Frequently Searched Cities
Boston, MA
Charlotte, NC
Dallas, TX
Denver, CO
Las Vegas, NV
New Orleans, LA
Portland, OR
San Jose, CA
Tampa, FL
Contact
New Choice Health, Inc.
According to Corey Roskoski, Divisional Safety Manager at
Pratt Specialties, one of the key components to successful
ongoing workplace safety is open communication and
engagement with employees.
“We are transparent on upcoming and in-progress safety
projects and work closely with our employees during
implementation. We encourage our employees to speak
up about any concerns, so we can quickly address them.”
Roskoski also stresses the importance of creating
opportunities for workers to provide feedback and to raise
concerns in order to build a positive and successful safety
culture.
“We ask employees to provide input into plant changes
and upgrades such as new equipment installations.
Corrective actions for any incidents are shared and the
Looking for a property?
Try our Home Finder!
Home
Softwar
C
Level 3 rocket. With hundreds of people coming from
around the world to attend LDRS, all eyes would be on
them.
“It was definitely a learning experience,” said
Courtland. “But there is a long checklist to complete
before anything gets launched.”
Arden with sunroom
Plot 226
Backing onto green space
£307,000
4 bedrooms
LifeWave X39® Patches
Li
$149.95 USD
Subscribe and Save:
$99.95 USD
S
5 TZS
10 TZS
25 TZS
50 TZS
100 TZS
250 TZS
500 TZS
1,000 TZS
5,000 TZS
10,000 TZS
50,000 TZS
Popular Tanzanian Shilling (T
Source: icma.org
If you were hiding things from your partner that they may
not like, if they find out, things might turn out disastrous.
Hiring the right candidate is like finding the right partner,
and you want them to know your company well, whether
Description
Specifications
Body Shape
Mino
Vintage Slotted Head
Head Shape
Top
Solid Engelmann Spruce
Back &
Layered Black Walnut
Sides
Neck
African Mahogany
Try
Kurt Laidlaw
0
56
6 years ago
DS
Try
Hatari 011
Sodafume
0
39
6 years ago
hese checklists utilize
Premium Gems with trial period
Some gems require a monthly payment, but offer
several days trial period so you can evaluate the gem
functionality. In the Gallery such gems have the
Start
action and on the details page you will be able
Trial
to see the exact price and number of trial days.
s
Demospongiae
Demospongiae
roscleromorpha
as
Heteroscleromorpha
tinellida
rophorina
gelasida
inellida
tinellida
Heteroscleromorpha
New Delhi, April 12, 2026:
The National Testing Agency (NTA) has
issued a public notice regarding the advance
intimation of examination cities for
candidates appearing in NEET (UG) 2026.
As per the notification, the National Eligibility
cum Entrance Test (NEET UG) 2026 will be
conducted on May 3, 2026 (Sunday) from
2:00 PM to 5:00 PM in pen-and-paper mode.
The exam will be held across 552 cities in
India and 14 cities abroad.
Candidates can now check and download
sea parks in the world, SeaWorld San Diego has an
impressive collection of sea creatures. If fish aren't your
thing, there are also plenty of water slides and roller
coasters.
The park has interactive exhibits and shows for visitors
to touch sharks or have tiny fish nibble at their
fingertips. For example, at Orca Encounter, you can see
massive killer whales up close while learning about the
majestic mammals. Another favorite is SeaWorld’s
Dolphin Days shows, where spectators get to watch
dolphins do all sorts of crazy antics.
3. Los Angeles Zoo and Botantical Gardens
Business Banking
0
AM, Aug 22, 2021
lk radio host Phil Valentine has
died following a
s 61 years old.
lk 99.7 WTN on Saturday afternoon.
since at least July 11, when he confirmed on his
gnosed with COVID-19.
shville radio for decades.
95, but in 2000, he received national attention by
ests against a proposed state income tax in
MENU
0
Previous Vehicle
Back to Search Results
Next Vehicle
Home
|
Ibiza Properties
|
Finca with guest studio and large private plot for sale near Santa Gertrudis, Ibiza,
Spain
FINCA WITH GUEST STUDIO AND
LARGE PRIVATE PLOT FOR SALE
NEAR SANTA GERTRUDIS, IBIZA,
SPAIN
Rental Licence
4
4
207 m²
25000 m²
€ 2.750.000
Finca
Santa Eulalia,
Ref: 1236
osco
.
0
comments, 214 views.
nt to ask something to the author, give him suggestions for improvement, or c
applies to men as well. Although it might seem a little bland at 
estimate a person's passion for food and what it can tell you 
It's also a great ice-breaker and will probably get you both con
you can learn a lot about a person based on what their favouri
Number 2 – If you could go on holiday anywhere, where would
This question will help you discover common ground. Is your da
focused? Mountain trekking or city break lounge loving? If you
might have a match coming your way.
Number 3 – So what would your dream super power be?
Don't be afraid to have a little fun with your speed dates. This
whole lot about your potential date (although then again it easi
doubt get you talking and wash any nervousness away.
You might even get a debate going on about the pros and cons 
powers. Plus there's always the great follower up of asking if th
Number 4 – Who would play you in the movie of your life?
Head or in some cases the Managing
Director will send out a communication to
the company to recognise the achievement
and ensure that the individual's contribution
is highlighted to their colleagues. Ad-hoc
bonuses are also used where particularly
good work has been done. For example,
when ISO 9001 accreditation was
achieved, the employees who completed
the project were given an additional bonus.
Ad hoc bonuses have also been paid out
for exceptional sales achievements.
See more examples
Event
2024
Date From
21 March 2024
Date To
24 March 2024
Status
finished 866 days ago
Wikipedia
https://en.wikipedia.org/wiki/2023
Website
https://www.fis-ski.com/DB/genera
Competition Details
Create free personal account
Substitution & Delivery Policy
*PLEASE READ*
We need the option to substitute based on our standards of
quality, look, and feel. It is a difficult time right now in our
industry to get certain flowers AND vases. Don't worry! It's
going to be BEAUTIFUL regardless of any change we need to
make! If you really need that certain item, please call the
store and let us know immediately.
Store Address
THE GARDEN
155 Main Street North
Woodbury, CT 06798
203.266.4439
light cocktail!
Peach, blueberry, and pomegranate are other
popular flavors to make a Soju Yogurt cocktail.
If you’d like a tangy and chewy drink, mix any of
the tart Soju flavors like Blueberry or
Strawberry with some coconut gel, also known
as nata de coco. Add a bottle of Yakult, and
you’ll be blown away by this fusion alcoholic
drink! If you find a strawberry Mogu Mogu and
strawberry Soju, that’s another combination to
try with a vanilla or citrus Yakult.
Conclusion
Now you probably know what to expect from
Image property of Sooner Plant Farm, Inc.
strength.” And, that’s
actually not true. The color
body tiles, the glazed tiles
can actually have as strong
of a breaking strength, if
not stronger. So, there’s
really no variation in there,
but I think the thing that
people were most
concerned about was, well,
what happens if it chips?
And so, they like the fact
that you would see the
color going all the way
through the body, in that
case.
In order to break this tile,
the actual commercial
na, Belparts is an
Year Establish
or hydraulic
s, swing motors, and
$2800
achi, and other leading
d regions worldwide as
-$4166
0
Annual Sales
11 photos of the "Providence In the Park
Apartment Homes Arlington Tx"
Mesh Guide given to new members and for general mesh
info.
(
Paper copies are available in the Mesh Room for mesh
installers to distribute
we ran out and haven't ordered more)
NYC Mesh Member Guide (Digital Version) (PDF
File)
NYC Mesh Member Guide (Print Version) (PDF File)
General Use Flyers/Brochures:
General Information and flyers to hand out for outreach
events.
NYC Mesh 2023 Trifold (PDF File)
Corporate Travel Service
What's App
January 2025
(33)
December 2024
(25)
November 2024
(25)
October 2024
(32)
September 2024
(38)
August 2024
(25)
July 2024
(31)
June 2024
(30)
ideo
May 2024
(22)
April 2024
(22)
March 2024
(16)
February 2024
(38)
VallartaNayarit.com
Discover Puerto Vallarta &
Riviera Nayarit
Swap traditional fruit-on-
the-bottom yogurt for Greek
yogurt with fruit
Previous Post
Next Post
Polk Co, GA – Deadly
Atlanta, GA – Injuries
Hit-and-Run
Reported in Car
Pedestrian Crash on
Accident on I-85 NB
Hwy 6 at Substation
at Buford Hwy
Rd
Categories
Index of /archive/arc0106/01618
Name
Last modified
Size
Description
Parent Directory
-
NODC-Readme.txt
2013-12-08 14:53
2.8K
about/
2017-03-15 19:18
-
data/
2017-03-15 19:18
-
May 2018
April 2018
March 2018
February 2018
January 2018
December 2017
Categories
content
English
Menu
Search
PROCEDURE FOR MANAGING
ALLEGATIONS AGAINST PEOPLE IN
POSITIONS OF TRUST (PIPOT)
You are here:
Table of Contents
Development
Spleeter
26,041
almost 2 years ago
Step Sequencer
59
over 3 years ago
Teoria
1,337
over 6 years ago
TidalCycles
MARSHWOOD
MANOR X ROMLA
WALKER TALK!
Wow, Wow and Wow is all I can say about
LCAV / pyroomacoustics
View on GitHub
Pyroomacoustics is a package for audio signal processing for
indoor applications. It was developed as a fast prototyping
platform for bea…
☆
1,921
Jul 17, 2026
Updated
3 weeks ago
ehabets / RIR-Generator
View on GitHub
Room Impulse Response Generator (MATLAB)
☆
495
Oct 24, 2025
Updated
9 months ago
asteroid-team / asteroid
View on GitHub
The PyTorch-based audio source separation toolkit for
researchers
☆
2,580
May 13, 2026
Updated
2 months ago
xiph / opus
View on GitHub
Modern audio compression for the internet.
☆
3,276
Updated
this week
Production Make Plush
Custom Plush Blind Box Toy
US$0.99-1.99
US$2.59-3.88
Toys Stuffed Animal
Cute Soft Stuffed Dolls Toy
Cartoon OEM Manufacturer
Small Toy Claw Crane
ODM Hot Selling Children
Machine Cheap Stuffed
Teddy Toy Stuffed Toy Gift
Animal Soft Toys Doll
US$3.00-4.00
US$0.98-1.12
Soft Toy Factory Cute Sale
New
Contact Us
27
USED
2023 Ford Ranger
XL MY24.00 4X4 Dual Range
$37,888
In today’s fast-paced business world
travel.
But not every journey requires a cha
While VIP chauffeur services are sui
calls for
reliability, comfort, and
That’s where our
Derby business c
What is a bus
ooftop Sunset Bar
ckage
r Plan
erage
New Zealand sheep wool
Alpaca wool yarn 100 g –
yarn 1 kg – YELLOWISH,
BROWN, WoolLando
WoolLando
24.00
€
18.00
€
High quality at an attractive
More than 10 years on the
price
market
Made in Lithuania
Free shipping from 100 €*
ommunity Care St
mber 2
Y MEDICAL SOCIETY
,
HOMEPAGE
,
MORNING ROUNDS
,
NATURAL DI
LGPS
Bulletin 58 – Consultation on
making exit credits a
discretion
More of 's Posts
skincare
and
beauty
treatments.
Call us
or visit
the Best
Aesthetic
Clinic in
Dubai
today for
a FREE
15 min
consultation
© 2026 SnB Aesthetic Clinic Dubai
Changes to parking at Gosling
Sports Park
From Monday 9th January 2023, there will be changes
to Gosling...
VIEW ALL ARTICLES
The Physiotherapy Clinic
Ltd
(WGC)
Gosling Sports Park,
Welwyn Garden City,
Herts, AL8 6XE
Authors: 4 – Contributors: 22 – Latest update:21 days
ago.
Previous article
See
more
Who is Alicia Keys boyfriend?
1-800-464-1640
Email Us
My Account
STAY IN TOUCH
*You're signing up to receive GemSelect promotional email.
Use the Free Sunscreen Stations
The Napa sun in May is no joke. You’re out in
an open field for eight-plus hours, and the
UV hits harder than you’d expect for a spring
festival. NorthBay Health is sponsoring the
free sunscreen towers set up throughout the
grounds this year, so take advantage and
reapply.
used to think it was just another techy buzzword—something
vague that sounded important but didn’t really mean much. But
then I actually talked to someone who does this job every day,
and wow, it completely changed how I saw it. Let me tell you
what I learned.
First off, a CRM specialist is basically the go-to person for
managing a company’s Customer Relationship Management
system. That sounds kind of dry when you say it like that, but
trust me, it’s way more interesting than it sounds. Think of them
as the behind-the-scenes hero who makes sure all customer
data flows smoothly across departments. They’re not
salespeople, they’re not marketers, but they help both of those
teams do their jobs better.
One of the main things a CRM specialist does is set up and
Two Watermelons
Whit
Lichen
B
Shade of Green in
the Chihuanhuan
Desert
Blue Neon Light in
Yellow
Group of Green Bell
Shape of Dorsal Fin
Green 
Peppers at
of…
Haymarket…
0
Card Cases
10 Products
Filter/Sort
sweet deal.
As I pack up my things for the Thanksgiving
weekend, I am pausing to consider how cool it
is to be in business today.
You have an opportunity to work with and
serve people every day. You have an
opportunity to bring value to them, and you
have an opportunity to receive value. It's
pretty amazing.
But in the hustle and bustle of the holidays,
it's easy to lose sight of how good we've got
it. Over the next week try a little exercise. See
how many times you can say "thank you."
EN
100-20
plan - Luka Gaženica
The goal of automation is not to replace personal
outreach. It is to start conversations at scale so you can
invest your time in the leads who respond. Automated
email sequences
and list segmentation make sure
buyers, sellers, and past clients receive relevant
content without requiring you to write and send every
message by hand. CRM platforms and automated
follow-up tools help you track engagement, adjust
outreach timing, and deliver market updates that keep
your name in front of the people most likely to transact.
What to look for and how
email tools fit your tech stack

Problem: Revise the material from its first line through the line containing "Premium Gems with trial period", putting "Sitka" wherever "Engelmann" appears and leaving everything else untouched.

Result of this exercise:
Frequently Searched Cities
Boston, MA
Charlotte, NC
Dallas, TX
Denver, CO
Las Vegas, NV
New Orleans, LA
Portland, OR
San Jose, CA
Tampa, FL
Contact
New Choice Health, Inc.
According to Corey Roskoski, Divisional Safety Manager at
Pratt Specialties, one of the key components to successful
ongoing workplace safety is open communication and
engagement with employees.
“We are transparent on upcoming and in-progress safety
projects and work closely with our employees during
implementation. We encourage our employees to speak
up about any concerns, so we can quickly address them.”
Roskoski also stresses the importance of creating
opportunities for workers to provide feedback and to raise
concerns in order to build a positive and successful safety
culture.
“We ask employees to provide input into plant changes
and upgrades such as new equipment installations.
Corrective actions for any incidents are shared and the
Looking for a property?
Try our Home Finder!
Home
Softwar
C
Level 3 rocket. With hundreds of people coming from
around the world to attend LDRS, all eyes would be on
them.
“It was definitely a learning experience,” said
Courtland. “But there is a long checklist to complete
before anything gets launched.”
Arden with sunroom
Plot 226
Backing onto green space
£307,000
4 bedrooms
LifeWave X39® Patches
Li
$149.95 USD
Subscribe and Save:
$99.95 USD
S
5 TZS
10 TZS
25 TZS
50 TZS
100 TZS
250 TZS
500 TZS
1,000 TZS
5,000 TZS
10,000 TZS
50,000 TZS
Popular Tanzanian Shilling (T
Source: icma.org
If you were hiding things from your partner that they may
not like, if they find out, things might turn out disastrous.
Hiring the right candidate is like finding the right partner,
and you want them to know your company well, whether
Description
Specifications
Body Shape
Mino
Vintage Slotted Head
Head Shape
Top
Solid Sitka Spruce
Back &
Layered Black Walnut
Sides
Neck
African Mahogany
Try
Kurt Laidlaw
0
56
6 years ago
DS
Try
Hatari 011
Sodafume
0
39
6 years ago
hese checklists utilize
Premium Gems with trial period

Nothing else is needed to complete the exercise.